RECORDS SHOWN:

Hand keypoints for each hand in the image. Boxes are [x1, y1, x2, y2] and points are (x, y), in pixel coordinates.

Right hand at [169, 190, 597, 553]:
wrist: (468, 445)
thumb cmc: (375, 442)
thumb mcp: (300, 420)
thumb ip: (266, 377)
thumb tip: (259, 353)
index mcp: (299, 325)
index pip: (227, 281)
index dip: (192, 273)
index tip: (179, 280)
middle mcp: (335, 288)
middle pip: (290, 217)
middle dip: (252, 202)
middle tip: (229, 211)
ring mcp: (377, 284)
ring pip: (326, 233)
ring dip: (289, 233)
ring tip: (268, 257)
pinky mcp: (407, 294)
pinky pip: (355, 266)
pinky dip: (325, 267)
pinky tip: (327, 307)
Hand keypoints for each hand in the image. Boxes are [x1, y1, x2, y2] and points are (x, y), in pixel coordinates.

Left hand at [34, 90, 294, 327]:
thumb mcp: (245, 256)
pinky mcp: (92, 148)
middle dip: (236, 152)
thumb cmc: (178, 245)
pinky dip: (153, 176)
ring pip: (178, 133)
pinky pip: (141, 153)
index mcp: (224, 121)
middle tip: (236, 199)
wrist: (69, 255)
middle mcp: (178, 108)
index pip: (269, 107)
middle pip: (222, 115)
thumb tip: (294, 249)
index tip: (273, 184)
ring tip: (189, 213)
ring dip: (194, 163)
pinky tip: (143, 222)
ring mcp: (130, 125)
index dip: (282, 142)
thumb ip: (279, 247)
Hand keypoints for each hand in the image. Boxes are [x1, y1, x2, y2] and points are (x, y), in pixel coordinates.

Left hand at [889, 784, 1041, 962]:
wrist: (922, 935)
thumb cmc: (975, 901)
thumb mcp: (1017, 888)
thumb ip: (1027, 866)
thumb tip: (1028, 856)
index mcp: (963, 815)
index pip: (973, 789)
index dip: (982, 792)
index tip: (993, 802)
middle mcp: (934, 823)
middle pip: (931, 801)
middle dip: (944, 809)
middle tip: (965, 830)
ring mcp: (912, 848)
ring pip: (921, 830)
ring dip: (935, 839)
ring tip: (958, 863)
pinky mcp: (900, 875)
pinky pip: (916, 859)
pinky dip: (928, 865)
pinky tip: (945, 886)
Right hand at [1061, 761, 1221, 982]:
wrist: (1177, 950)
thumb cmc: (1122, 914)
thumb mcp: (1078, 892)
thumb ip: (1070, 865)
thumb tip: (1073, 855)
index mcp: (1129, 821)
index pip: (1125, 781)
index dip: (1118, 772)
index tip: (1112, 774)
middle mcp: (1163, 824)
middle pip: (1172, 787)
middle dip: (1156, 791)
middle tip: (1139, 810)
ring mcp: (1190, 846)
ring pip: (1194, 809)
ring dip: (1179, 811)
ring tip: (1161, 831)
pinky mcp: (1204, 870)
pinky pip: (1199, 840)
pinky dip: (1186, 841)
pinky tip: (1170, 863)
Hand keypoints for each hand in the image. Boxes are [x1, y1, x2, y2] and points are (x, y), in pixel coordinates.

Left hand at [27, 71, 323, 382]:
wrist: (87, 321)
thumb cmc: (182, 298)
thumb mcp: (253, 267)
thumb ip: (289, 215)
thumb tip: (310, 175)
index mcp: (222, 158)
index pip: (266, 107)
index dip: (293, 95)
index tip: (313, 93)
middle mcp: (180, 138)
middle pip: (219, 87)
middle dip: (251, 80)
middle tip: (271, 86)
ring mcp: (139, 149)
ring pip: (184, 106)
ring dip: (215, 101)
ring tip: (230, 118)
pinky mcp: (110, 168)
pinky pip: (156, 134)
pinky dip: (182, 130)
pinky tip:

TASK DETAILS:
Set down verbatim only the lines between the start of the data above and the line with "middle dip: (252, 202)", both boundaries included.

RESULT FOR THIS TASK:
Hand keypoints for each hand in the image. Boxes are [x1, y1, x2, y2] and points are (x, y), in pixel coordinates.

Right hand at [169, 190, 597, 553]:
wrist: (468, 445)
thumb cmc: (375, 442)
thumb mcp: (300, 420)
thumb ip: (266, 377)
thumb tip: (259, 353)
index mcp: (299, 325)
index pip: (227, 281)
index dip: (192, 273)
index tip: (179, 280)
middle mcp: (335, 288)
middle pip: (290, 217)
middle dip: (252, 202)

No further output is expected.